Shroder v. Hatz's Executors

The opinion of the court was delivered, by

Agnew, J.

The bonds which Mrs. Shroder handed over to John Hatz were expressly agreed in the writing to be as an indemnity against any costs and expenses, I (John Hatz) may incur in the collection of a bond for four thousand five hundred dollars, I hold against John F. Shroder, payable 1st April 1858, with lawful interest, dated 28th April 1857, and which is secured by a mortgage of same date, executed by said John F. Shroder and said Elizabeth Shroder his wife, to me, on the house and lot of ground on the east side of North Queen street, near Penn Square, in the city of Lancaster.”

Hatz incurred no expense upon this bond, never having attempted to collect it. The expenses which he did incur arose upon an endeavour to collect a prior bond and mortgage, which the trustee of Mrs. Shroder had, by an unauthorized assignment, transferred to him as a collateral security for the payment of the $4500 bond and mortgage. In Hatz’s Appeal, 4 Wright 210, this court decided that the prior bond and mortgage, assigned by the trustee to Hatz as a collateral security, was illegally transferred to Hatz, and awarded the proceeds of the collection from the mortgaged premises to Mrs. Shroder.

It is clear, therefore, that this prior bond and mortgage not being assigned to him by Mrs. Shroder, or under any valid authority derived from her, Hatz did not hold that debt as a collateral security for his own debt, had no right to collect it, and had no recourse to Mrs. Shroder for the costs and expenses of his unauthorized attempt to collect it either at law or in equity.

*532By the express stipulation of his agreement he can claim nothing, for that specifically confined the claim for costs and expenses to the collection of his own debt of $4500. In equity he had no better right, for the debt he undertook to collect was not transferred to him by any authority, of Mrs. Shroder’s, and consequently was not in law or equity held by him as collateral to his own debt. As it regards Mrs. Shroder, he was purely a volunteer in the collection of the prior debt, and could not compel her to refund the expenses. In no aspect of the case had he any right of recourse upon her for the expense.
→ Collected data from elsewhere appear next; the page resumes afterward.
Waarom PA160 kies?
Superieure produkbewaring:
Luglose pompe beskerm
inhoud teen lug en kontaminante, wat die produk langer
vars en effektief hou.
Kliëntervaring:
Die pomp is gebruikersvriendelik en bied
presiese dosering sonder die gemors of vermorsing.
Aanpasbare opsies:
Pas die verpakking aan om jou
The court below was therefore in error in allowing him to retain the proceeds of the bonds held as indemnity, upon the ground that he had expended money in his fruitless endeavour to collect the debt illegally assigned to him by Mrs. Shroder’s trustee. According to the terms of the'case stated, judgment should have been entered for the proceeds of those bonds, with interest.

The judgment of the court below is therefore reversed, and judgment is now entered for the plaintiffs in error for the proceeds of the lands' and interest, and rent and interest, making the aggregate sum of four hundred and eighty-seven dollars and fifty cents.